## Passage for review:

* * *

The non-neoplastic glandular lesions of the cervix make up a group of hyperplastic alterations occurring in the endocervix and are generally incidental microscopic findings, which accompany other important diagnoses. Although they may show architectural or cytological abnormal aspects, they are different from malignant tumors, therefore it is fundamental that pathologists familiarize themselves with them so as not to diagnose them as adenocarcinoma (ACa) or other pre-neoplastic lesions(31, 35, 36).

Endocervical microglandular hyperplasia (MGH) is one of those lesions. It was first described by Taylor HB et al.(26) in 1967, and is generally found in young women. The etiology of MGH seems to be associated to the effects of endogenous hormones, either to those in pregnancy or to iatrogenic effects of prolonged hormone therapy, combined with progesterone-estrogen or with gestagens used in either gynecological therapeutic treatment or as a contraceptive(6, 11, 18, 26, 32). However, it can also be found in post-menopausal women with or without a history of hormone replacement therapy(3).

Macroscopically, it can be like erosion or a cervical polyp or even as a friable polyp(18). Microscopically, it is characterized by complex glandular proliferation, which is associated to reserve cell hyperplasia and squamous metaplasia(5, 13, 31, 32). It can be found in one or multiple foci, on the surface of the endocervical mucosa or in glandular areas. It is found in biopsy material, conization of the cervix or in hysterectomies, and sometimes it can be mistaken for cervical adenocarcinoma(12, 18, 26).

* * *

## Dataset content:
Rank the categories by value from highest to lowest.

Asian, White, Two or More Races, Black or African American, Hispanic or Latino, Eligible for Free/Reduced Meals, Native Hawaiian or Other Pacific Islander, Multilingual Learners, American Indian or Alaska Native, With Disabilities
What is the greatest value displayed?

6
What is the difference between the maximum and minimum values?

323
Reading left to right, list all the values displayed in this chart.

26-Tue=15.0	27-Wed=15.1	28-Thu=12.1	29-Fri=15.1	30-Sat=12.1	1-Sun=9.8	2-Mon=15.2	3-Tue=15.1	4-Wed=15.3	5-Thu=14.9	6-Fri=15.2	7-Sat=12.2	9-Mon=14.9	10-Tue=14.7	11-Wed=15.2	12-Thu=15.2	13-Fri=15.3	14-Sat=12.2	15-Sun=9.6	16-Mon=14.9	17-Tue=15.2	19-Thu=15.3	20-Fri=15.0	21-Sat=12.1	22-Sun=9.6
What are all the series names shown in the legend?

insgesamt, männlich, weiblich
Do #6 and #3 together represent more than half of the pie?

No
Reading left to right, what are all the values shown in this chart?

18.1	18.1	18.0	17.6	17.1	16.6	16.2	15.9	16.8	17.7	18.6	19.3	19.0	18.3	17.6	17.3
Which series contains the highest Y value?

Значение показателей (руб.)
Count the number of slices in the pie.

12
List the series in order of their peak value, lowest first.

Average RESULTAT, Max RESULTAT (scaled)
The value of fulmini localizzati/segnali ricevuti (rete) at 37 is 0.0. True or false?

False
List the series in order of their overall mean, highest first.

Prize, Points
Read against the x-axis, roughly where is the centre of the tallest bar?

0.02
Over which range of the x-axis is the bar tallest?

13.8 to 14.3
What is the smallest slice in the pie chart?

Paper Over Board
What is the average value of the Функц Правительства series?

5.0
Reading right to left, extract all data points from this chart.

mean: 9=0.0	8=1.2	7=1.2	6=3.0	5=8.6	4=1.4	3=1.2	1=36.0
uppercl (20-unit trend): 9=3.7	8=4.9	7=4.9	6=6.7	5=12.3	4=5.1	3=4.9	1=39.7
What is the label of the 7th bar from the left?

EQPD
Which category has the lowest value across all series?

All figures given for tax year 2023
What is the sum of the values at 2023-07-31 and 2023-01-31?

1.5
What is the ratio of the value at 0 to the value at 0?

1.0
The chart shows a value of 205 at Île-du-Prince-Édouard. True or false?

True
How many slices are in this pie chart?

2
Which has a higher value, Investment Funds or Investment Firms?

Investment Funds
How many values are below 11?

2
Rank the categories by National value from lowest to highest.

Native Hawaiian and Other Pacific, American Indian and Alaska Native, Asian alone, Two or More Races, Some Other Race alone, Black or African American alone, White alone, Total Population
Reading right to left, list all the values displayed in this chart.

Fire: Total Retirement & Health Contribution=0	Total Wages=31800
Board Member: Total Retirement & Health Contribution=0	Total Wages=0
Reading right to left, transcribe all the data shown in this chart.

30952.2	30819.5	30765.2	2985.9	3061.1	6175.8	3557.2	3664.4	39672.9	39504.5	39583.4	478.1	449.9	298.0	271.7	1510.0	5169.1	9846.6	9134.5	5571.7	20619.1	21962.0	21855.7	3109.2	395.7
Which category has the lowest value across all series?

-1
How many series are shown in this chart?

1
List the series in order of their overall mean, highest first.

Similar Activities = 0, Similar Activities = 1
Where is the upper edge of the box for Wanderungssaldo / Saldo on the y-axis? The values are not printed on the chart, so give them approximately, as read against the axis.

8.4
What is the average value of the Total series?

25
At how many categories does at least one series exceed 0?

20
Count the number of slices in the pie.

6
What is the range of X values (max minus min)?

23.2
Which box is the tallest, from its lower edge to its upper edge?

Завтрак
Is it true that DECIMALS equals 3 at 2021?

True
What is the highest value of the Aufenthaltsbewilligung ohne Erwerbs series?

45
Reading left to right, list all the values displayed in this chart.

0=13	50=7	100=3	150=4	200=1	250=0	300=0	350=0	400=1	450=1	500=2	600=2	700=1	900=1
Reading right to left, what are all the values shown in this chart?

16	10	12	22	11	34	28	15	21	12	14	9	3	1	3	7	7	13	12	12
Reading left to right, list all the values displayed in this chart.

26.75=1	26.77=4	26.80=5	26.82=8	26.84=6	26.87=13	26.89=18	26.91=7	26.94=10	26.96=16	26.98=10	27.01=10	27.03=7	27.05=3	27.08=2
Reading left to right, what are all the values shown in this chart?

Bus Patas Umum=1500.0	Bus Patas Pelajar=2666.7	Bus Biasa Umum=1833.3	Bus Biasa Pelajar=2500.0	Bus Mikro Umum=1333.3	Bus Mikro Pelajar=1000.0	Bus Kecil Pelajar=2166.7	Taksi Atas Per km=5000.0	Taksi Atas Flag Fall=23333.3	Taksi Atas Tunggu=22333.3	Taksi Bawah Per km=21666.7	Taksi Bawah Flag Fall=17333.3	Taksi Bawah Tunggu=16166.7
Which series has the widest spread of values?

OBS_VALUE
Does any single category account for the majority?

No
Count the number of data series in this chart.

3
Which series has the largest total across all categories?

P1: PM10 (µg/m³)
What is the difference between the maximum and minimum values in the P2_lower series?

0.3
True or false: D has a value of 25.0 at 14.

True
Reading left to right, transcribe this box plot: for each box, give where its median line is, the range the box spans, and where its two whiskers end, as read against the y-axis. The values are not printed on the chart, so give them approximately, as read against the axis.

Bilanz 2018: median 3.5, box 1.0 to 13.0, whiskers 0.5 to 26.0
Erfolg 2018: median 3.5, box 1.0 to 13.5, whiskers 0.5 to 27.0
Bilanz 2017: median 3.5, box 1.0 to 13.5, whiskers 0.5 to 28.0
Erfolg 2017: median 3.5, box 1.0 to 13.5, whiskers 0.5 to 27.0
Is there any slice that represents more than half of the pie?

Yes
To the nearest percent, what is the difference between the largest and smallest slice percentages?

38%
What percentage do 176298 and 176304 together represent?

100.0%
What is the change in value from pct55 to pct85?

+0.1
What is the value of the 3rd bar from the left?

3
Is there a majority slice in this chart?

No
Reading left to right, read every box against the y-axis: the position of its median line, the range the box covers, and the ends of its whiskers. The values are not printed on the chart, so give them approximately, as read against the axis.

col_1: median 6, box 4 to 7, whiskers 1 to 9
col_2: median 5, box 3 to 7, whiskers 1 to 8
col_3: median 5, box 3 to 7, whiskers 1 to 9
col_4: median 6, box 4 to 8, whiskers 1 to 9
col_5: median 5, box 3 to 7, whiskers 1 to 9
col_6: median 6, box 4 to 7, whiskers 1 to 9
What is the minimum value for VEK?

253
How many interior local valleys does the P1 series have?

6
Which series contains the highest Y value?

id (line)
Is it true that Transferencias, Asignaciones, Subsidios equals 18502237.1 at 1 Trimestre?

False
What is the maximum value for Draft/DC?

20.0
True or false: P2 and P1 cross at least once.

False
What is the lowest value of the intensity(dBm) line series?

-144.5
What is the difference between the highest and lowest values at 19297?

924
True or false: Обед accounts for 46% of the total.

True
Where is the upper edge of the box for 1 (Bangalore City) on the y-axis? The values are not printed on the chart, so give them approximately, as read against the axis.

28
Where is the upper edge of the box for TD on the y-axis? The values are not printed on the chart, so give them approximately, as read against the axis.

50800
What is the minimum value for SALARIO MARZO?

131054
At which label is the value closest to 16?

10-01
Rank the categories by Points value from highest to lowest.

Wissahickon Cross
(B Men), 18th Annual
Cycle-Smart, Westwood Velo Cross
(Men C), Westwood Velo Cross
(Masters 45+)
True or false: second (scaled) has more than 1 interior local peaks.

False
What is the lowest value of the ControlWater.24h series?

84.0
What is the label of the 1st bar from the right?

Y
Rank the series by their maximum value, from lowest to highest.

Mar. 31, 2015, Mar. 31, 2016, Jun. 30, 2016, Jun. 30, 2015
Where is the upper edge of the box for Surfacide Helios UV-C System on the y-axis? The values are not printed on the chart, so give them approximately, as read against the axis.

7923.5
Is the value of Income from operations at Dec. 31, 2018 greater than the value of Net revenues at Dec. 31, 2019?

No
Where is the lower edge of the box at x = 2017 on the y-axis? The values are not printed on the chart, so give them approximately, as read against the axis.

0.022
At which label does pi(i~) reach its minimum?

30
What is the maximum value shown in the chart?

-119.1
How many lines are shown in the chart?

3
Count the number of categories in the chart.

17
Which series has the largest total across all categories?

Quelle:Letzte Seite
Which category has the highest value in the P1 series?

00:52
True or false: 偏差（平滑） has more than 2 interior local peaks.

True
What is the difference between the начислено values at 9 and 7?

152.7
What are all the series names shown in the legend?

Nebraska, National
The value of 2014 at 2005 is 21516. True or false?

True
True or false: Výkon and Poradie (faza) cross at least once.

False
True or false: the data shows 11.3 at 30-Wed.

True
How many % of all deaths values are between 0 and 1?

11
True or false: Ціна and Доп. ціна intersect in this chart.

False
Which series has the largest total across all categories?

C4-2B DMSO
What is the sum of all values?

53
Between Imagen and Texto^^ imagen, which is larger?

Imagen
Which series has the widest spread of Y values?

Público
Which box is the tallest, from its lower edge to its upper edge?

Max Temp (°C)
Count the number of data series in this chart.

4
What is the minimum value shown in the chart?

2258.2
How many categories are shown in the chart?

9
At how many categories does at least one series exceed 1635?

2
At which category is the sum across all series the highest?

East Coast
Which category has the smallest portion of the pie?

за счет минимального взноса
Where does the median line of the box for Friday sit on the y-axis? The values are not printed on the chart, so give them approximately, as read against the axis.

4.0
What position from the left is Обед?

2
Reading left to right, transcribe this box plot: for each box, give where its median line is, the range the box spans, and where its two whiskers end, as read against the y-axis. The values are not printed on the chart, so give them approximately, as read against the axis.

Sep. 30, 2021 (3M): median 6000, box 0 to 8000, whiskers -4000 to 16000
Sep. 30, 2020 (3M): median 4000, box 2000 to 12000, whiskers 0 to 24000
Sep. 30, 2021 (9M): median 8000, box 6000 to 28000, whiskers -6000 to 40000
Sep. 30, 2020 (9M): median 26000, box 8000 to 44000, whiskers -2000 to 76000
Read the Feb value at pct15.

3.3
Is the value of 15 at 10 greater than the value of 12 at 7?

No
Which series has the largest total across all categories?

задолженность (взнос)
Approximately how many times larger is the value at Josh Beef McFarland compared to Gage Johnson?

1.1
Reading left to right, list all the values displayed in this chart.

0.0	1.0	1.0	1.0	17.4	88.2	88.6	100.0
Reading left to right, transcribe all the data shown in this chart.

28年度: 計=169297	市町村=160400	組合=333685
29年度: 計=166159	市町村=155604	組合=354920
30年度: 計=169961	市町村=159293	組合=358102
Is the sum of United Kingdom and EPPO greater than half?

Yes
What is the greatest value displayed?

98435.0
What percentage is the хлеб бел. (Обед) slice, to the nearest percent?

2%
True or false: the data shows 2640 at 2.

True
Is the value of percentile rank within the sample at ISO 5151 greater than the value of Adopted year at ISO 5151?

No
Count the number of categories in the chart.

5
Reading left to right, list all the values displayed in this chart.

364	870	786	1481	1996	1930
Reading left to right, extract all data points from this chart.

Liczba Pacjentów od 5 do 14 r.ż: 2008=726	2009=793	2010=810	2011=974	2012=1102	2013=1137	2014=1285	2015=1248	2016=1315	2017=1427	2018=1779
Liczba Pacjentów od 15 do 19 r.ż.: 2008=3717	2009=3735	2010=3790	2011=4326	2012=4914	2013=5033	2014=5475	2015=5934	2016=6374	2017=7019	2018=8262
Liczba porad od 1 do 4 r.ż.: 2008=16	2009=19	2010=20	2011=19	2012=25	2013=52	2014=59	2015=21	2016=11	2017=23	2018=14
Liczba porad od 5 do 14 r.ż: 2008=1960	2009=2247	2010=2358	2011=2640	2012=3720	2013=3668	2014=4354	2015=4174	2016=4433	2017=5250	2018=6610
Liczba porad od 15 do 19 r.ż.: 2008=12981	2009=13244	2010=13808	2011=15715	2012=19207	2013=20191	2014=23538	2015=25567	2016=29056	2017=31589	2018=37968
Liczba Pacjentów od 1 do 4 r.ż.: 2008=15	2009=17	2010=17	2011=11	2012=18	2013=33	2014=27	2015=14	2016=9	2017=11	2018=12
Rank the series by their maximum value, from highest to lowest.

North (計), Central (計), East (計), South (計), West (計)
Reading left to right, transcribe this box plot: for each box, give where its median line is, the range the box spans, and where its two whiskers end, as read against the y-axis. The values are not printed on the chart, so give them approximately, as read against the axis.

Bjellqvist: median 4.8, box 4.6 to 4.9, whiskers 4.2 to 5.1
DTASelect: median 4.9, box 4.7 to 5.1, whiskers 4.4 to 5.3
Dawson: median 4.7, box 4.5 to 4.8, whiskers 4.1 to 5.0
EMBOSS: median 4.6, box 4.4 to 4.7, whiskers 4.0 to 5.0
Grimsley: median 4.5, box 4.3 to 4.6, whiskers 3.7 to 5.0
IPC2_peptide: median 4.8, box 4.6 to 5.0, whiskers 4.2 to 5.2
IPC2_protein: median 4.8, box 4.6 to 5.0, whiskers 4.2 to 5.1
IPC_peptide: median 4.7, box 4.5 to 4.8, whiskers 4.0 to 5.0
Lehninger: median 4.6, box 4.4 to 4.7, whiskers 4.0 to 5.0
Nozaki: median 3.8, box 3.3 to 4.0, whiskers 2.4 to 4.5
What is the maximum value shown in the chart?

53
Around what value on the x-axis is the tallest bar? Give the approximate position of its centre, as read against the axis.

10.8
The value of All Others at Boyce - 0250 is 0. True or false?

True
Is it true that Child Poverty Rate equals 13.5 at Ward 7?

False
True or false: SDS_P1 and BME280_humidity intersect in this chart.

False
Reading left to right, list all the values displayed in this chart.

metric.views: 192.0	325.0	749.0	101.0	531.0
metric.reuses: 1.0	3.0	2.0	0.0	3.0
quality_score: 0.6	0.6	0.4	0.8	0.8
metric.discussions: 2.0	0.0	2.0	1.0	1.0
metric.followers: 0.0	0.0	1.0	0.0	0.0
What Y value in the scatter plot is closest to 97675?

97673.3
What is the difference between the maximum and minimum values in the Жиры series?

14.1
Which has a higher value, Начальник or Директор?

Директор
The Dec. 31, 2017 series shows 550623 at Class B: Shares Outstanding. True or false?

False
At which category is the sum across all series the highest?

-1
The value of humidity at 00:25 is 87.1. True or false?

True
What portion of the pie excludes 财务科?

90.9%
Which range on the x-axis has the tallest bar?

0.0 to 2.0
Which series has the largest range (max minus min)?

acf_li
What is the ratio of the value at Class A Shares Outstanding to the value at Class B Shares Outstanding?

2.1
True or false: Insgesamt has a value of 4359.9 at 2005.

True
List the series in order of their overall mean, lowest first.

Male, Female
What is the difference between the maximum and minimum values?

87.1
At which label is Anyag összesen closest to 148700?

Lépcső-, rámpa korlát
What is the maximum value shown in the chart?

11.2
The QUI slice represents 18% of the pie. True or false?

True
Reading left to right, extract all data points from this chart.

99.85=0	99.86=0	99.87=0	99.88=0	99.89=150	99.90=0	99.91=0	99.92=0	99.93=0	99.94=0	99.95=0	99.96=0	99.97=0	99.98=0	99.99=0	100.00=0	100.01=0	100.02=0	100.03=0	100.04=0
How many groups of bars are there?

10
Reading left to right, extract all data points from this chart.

* * *

## Problem statement:
Reproduce the passage on non-neoplastic glandular lesions of the cervix above word for word, in full.

## Answer space:
The non-neoplastic glandular lesions of the cervix make up a group of hyperplastic alterations occurring in the endocervix and are generally incidental microscopic findings, which accompany other important diagnoses. Although they may show architectural or cytological abnormal aspects, they are different from malignant tumors, therefore it is fundamental that pathologists familiarize themselves with them so as not to diagnose them as adenocarcinoma (ACa) or other pre-neoplastic lesions(31, 35, 36).

Endocervical microglandular hyperplasia (MGH) is one of those lesions. It was first described by Taylor HB et al.(26) in 1967, and is generally found in young women. The etiology of MGH seems to be associated to the effects of endogenous hormones, either to those in pregnancy or to iatrogenic effects of prolonged hormone therapy, combined with progesterone-estrogen or with gestagens used in either gynecological therapeutic treatment or as a contraceptive(6, 11, 18, 26, 32). However, it can also be found in post-menopausal women with or without a history of hormone replacement therapy(3).

Macroscopically, it can be like erosion or a cervical polyp or even as a friable polyp(18). Microscopically, it is characterized by complex glandular proliferation, which is associated to reserve cell hyperplasia and squamous metaplasia(5, 13, 31, 32). It can be found in one or multiple foci, on the surface of the endocervical mucosa or in glandular areas. It is found in biopsy material, conization of the cervix or in hysterectomies, and sometimes it can be mistaken for cervical adenocarcinoma(12, 18, 26).